# GRIP 2020

### Name    : Ashutosh Dattatray Salekar
### Task 1   : Object Detection in image and video
### Github  : https://github.com/ashutosh-salekar/GRIP-Tasks/tree/main/Task1

# Prerequisite: 
- You Only Look Once or more popularly known as YOLO is one of the fastest real-time object detection algorithm 
   (45 frames per seconds) as compared to R-CNN family (R-CNN, Fast R-CNN, Faster R-CNN, etc.)
   
   
- We have two options to get started with object detection:
   - Using the pre-trained model
   - Training custom object detector from scratch
   
   
- In this code, we will be looking at creating an object detector using the pre-trained model for images, 
   videos and real-time webcam.
   
   
- As we are going with pre-trained model approach we will also need to download a couple of files which includes
   the pre-trained weights of YoloV3, the configuration file and names file.


In [1]:
import numpy as np     # version : 1.19.2
import cv2             # version : 4.4.0

In [2]:
# coco.names file contains the names of the different objects that our model has been trained to identify.
f = open("coco.names", 'r')
classes = f.read().rstrip("\n").split("\n")

In [3]:
# I am loading the YoloV3 weights and configuration file with the help of dnn module of OpenCV.
net = cv2.dnn.readNet('yolov3.weights', 'yolov3.cfg')

In [4]:
cap = cv2.VideoCapture(r"car.mp4")    # Load the video file 

while True:
    _, img = cap.read()
    height, width, _ = img.shape

    # We need to preprocess our data hence we useblobFromImage. The function perform scaling, mean subtraction and channel swap
    blob = cv2.dnn.blobFromImage(img, 1 / 255, (416, 416), (0, 0, 0), swapRB=True, crop=False)

    """
    # optinal part
    for b in blob:
        for n,img_blob in enumerate(b):
            cv2.imshow(str(n),img_blob)
    """

    net.setInput(blob)
    output_layers_names = net.getUnconnectedOutLayersNames()
    
    """
    The forward() function of cv2.dnn module returns a nested list containing information about all the detected objects
    which includes the x and y coordinates of the centre of the object detected, height and width of the bounding box,
    confidence and scores for all the classes of objects listed in coco.names.
    """
    layerOutputs = net.forward(output_layers_names)

    boxes = []
    confidences = []
    class_ids = []

    for output in layerOutputs:
        for detection in output:
            scores = detection[5:]
            class_id = np.argmax(scores)  # returns index of max value
            confidence = scores[class_id]

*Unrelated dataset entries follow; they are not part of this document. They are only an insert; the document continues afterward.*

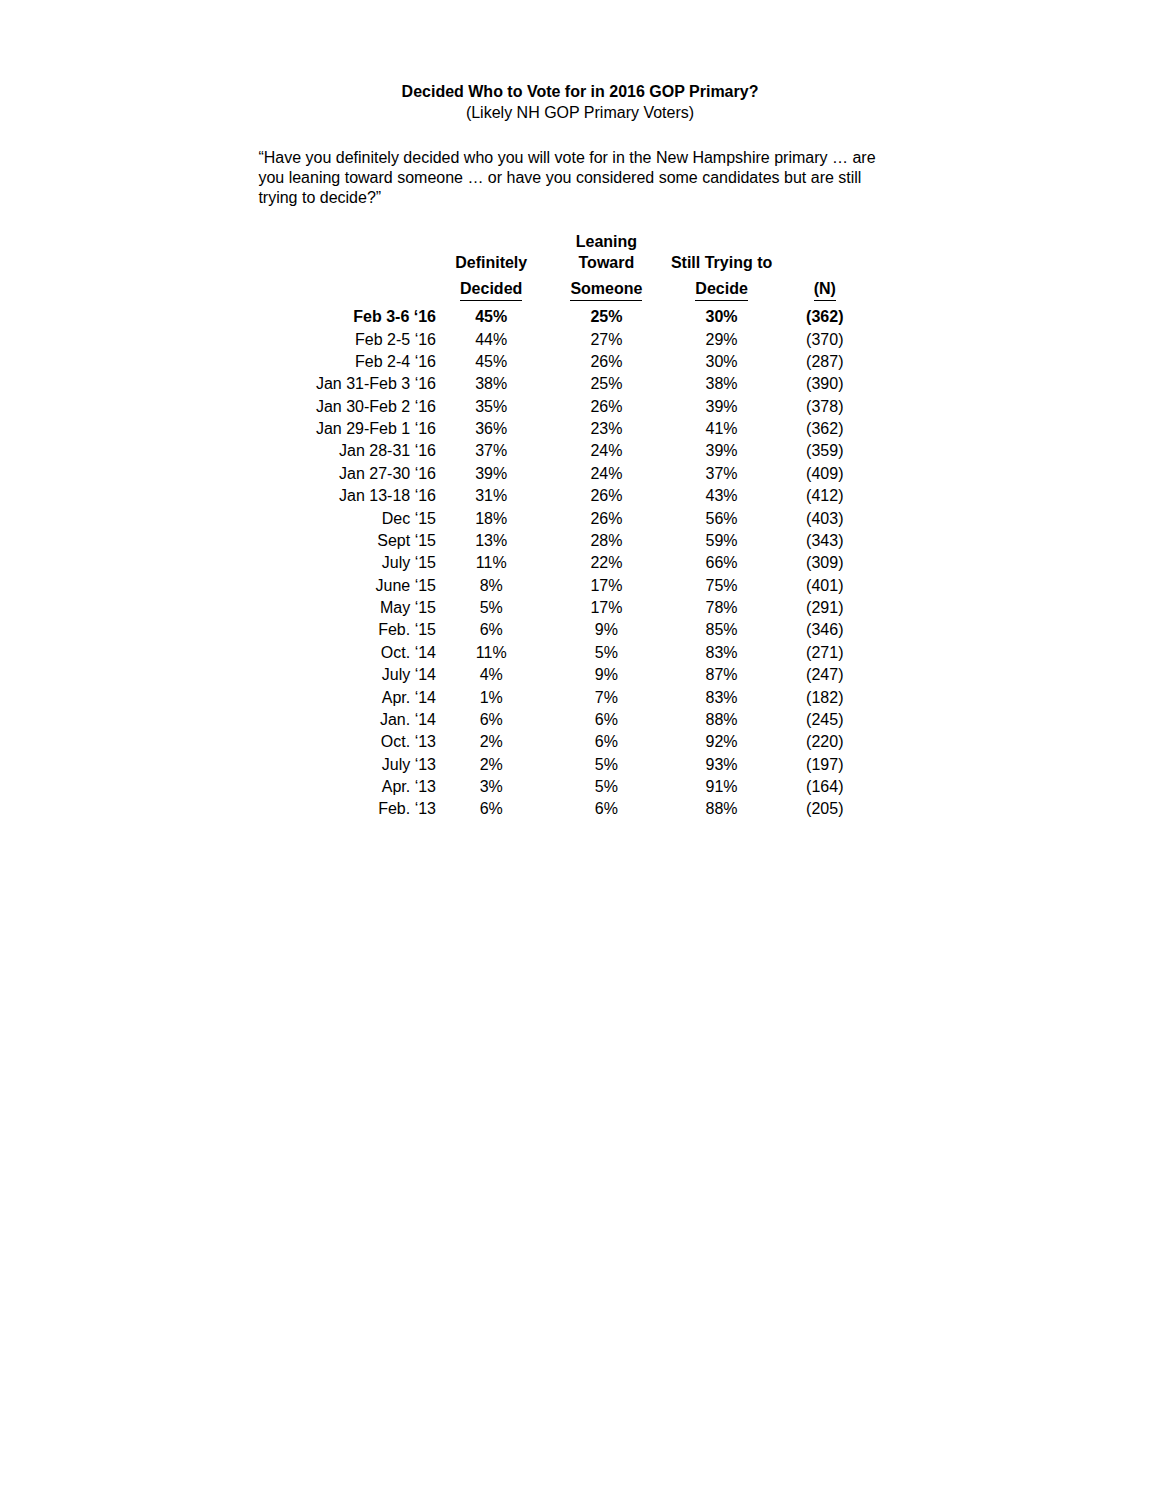Decided Who to Vote for in 2016 GOP Primary?
(Likely NH GOP Primary Voters)
“Have you definitely decided who you will vote for in the New Hampshire primary … are you leaning toward someone … or have you considered some candidates but are still trying to decide?”
| | Definitely | Leaning Toward | Still Trying to | |
| --- | --- | --- | --- | --- |
| | Decided | Someone | Decide | (N) |
| Feb 3-6 ‘16 | 45% | 25% | 30% | (362) |
| Feb 2-5 ‘16 | 44% | 27% | 29% | (370) |
| Feb 2-4 ‘16 | 45% | 26% | 30% | (287) |
| Jan 31-Feb 3 ‘16 | 38% | 25% | 38% | (390) |
| Jan 30-Feb 2 ‘16 | 35% | 26% | 39% | (378) |
| Jan 29-Feb 1 ‘16 | 36% | 23% | 41% | (362) |
| Jan 28-31 ‘16 | 37% | 24% | 39% | (359) |
| Jan 27-30 ‘16 | 39% | 24% | 37% | (409) |
| Jan 13-18 ‘16 | 31% | 26% | 43% | (412) |
| Dec ‘15 | 18% | 26% | 56% | (403) |
| Sept ‘15 | 13% | 28% | 59% | (343) |
| July ‘15 | 11% | 22% | 66% | (309) |
| June ‘15 | 8% | 17% | 75% | (401) |
| May ‘15 | 5% | 17% | 78% | (291) |
| Feb. ‘15 | 6% | 9% | 85% | (346) |
| Oct. ‘14 | 11% | 5% | 83% | (271) |
| July ‘14 | 4% | 9% | 87% | (247) |
| Apr. ‘14 | 1% | 7% | 83% | (182) |
| Jan. ‘14 | 6% | 6% | 88% | (245) |
| Oct. ‘13 | 2% | 6% | 92% | (220) |
| July ‘13 | 2% | 5% | 93% | (197) |
| Apr. ‘13 | 3% | 5% | 91% | (164) |
| Feb. ‘13 | 6% | 6% | 88% | (205) |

            if confidence > 0.5:
                """
                #This are normalize values because of "blob" function hence we have to scale it them to original
                 values again. For that we will multiply them with width and height of original image.

                center_x  = int(detection[0]) 
                center_y =  int(detection[1])
                w = int(detection[2])
                h = int(detection[3]) 
                """
                center_x = int(detection[0] * width)
                center_y = int(detection[1] * height)
                w = int(detection[2] * width)
                h = int(detection[3] * height)

                x = int(center_x - w / 2)
                y = int(center_y - h / 2)

                boxes.append([x, y, w, h])
                confidences.append(float(confidence))
                class_ids.append(class_id)
    
    """
    Although we removed the low confidence bounding boxes, there is a possibility that we will still 
    have duplicate detections around an object.
    To fix this situation we’ll need to apply Non-Maximum Suppression (NMS). We pass in confidence threshold value 
    and NMS threshold value as parameters to select one bounding box.
    
    """
    indexes = cv2.dnn.NMSBoxes(boxes, confidences, 0.5, 0.4)  # Removing unnecessary boxes

    
    font = cv2.FONT_HERSHEY_PLAIN
    colors = np.random.uniform(0, 255, size=(len(boxes), 3))  # Random colors for bounding boxes

    for i in indexes.flatten():
        x, y, w, h = boxes[i]
        label = str(classes[class_ids[i]])
        confidence = str(round(confidences[i], 2))
        color = colors[i]
        cv2.rectangle(img, (x, y), (x + w, y + h), color, 2)
        cv2.putText(img, label + " " + confidence, (x, y - 5), font, 0.8, (255, 255, 255), 2)

    cv2.imshow("image", img)
    key = cv2.waitKey(1)
    if key ==27:
        break

cap.release()
cv2.destroyAllWindows()